◆ What is required:
When you transcribe the records that follow, reproduce each line exactly as given.

-------- Provided information --------

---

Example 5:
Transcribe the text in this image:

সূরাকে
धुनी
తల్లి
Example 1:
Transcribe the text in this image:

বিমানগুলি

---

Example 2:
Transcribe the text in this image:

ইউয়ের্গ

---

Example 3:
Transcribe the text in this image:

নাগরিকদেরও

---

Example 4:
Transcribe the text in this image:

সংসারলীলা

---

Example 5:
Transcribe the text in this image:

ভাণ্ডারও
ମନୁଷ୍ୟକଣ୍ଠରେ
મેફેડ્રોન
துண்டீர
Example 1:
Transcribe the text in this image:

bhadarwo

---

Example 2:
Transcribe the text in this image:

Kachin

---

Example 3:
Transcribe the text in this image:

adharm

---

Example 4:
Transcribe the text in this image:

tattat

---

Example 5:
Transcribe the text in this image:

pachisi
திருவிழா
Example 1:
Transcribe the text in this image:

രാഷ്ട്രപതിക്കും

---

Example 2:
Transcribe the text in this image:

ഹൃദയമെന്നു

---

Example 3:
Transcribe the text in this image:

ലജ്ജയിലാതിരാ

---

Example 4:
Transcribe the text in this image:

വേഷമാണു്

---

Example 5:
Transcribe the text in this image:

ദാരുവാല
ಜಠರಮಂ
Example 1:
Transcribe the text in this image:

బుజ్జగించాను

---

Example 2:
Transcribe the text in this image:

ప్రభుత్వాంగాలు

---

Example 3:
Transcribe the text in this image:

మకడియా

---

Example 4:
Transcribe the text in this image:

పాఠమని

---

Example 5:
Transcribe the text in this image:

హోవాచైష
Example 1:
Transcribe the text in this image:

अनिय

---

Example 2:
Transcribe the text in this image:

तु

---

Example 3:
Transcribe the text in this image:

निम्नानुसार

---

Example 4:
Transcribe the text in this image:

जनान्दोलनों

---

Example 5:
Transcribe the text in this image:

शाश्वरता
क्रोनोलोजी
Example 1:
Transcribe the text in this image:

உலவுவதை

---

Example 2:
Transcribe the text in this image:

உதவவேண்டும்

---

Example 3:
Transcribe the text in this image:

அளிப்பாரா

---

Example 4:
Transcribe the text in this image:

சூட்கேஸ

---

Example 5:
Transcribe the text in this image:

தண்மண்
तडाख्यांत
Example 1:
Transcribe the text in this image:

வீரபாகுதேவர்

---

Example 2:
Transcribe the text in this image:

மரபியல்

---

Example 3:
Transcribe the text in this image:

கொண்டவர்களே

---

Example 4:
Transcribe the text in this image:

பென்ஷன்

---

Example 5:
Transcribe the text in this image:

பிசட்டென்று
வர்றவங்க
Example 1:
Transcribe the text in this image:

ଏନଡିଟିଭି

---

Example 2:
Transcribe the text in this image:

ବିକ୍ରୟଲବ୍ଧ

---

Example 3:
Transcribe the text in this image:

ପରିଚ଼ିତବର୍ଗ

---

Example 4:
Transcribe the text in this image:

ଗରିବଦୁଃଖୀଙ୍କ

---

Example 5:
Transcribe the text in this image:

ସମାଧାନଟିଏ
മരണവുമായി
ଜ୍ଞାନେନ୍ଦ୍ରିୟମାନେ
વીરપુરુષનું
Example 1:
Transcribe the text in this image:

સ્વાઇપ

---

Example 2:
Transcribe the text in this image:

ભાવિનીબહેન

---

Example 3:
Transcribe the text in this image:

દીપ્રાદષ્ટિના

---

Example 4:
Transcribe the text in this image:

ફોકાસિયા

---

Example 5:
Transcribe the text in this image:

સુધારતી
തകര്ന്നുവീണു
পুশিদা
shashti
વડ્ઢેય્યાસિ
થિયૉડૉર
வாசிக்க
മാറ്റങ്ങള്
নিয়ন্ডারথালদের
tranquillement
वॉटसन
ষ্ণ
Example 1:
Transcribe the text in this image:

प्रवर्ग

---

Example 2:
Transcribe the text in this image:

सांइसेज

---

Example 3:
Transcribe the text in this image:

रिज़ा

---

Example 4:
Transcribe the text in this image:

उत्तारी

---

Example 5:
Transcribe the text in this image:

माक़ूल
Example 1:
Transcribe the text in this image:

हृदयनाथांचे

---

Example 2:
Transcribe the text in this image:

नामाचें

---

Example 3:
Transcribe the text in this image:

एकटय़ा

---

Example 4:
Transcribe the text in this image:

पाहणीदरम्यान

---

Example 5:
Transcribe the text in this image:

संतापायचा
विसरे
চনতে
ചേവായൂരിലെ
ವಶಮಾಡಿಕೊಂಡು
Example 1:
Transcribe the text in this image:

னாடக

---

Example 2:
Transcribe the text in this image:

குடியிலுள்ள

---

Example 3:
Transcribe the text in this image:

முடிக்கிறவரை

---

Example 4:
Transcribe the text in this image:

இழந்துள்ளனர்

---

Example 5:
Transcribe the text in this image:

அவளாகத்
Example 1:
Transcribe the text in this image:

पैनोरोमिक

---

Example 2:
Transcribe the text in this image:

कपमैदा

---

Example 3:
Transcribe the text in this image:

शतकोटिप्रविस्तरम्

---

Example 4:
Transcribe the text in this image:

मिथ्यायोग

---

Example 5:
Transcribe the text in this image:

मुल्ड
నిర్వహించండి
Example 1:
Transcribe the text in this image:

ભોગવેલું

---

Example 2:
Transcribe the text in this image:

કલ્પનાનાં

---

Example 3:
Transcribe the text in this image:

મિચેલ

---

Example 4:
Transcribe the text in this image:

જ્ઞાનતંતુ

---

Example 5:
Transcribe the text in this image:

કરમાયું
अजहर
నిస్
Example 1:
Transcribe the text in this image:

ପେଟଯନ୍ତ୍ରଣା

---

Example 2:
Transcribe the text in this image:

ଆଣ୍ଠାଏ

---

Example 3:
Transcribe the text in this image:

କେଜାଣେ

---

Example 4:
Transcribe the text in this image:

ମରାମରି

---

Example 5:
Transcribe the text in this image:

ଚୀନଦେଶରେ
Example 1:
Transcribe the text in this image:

--------

◆ Your response:
---

Example 5:
Transcribe the text in this image:

সূরাকে
धुनी
తల్లి
Example 1:
Transcribe the text in this image:

বিমানগুলি

---

Example 2:
Transcribe the text in this image:

ইউয়ের্গ

---

Example 3:
Transcribe the text in this image:

নাগরিকদেরও

---

Example 4:
Transcribe the text in this image:

সংসারলীলা

---

Example 5:
Transcribe the text in this image:

ভাণ্ডারও
ମନୁଷ୍ୟକଣ୍ଠରେ
મેફેડ્રોન
துண்டீர
Example 1:
Transcribe the text in this image:

bhadarwo

---

Example 2:
Transcribe the text in this image:

Kachin

---

Example 3:
Transcribe the text in this image:

adharm

---

Example 4:
Transcribe the text in this image:

tattat

---

Example 5:
Transcribe the text in this image:

pachisi
திருவிழா
Example 1:
Transcribe the text in this image:

രാഷ്ട്രപതിക്കും

---

Example 2:
Transcribe the text in this image:

ഹൃദയമെന്നു

---

Example 3:
Transcribe the text in this image:

ലജ്ജയിലാതിരാ

---

Example 4:
Transcribe the text in this image:

വേഷമാണു്

---

Example 5:
Transcribe the text in this image:

ദാരുവാല
ಜಠರಮಂ
Example 1:
Transcribe the text in this image:

బుజ్జగించాను

---

Example 2:
Transcribe the text in this image:

ప్రభుత్వాంగాలు

---

Example 3:
Transcribe the text in this image:

మకడియా

---

Example 4:
Transcribe the text in this image:

పాఠమని

---

Example 5:
Transcribe the text in this image:

హోవాచైష
Example 1:
Transcribe the text in this image:

अनिय

---

Example 2:
Transcribe the text in this image:

तु

---

Example 3:
Transcribe the text in this image:

निम्नानुसार

---

Example 4:
Transcribe the text in this image:

जनान्दोलनों

---

Example 5:
Transcribe the text in this image:

शाश्वरता
क्रोनोलोजी
Example 1:
Transcribe the text in this image:

உலவுவதை

---

Example 2:
Transcribe the text in this image:

உதவவேண்டும்

---

Example 3:
Transcribe the text in this image:

அளிப்பாரா

---

Example 4:
Transcribe the text in this image:

சூட்கேஸ

---

Example 5:
Transcribe the text in this image:

தண்மண்
तडाख्यांत
Example 1:
Transcribe the text in this image:

வீரபாகுதேவர்

---

Example 2:
Transcribe the text in this image:

மரபியல்

---

Example 3:
Transcribe the text in this image:

கொண்டவர்களே

---

Example 4:
Transcribe the text in this image:

பென்ஷன்

---

Example 5:
Transcribe the text in this image:

பிசட்டென்று
வர்றவங்க
Example 1:
Transcribe the text in this image:

ଏନଡିଟିଭି

---

Example 2:
Transcribe the text in this image:

ବିକ୍ରୟଲବ୍ଧ

---

Example 3:
Transcribe the text in this image:

ପରିଚ଼ିତବର୍ଗ

---

Example 4:
Transcribe the text in this image:

ଗରିବଦୁଃଖୀଙ୍କ

---

Example 5:
Transcribe the text in this image:

ସମାଧାନଟିଏ
മരണവുമായി
ଜ୍ଞାନେନ୍ଦ୍ରିୟମାନେ
વીરપુરુષનું
Example 1:
Transcribe the text in this image:

સ્વાઇપ

---

Example 2:
Transcribe the text in this image:

ભાવિનીબહેન

---

Example 3:
Transcribe the text in this image:

દીપ્રાદષ્ટિના

---

Example 4:
Transcribe the text in this image:

ફોકાસિયા

---

Example 5:
Transcribe the text in this image:

સુધારતી
തകര്ന്നുവീണു
পুশিদা
shashti
વડ્ઢેય્યાસિ
થિયૉડૉર
வாசிக்க
മാറ്റങ്ങള്
নিয়ন্ডারথালদের
tranquillement
वॉटसन
ষ্ণ
Example 1:
Transcribe the text in this image:

प्रवर्ग

---

Example 2:
Transcribe the text in this image:

सांइसेज

---

Example 3:
Transcribe the text in this image:

रिज़ा

---

Example 4:
Transcribe the text in this image:

उत्तारी

---

Example 5:
Transcribe the text in this image:

माक़ूल
Example 1:
Transcribe the text in this image:

हृदयनाथांचे

---

Example 2:
Transcribe the text in this image:

नामाचें

---

Example 3:
Transcribe the text in this image:

एकटय़ा

---

Example 4:
Transcribe the text in this image:

पाहणीदरम्यान

---

Example 5:
Transcribe the text in this image:

संतापायचा
विसरे
চনতে
ചേവായൂരിലെ
ವಶಮಾಡಿಕೊಂಡು
Example 1:
Transcribe the text in this image:

னாடக

---

Example 2:
Transcribe the text in this image:

குடியிலுள்ள

---

Example 3:
Transcribe the text in this image:

முடிக்கிறவரை

---

Example 4:
Transcribe the text in this image:

இழந்துள்ளனர்

---

Example 5:
Transcribe the text in this image:

அவளாகத்
Example 1:
Transcribe the text in this image:

पैनोरोमिक

---

Example 2:
Transcribe the text in this image:

कपमैदा

---

Example 3:
Transcribe the text in this image:

शतकोटिप्रविस्तरम्

---

Example 4:
Transcribe the text in this image:

मिथ्यायोग

---

Example 5:
Transcribe the text in this image:

मुल्ड
నిర్వహించండి
Example 1:
Transcribe the text in this image:

ભોગવેલું

---

Example 2:
Transcribe the text in this image:

કલ્પનાનાં

---

Example 3:
Transcribe the text in this image:

મિચેલ

---

Example 4:
Transcribe the text in this image:

જ્ઞાનતંતુ

---

Example 5:
Transcribe the text in this image:

કરમાયું
अजहर
నిస్
Example 1:
Transcribe the text in this image:

ପେଟଯନ୍ତ୍ରଣା

---

Example 2:
Transcribe the text in this image:

ଆଣ୍ଠାଏ

---

Example 3:
Transcribe the text in this image:

କେଜାଣେ

---

Example 4:
Transcribe the text in this image:

ମରାମରି

---

Example 5:
Transcribe the text in this image:

ଚୀନଦେଶରେ
Example 1:
Transcribe the text in this image:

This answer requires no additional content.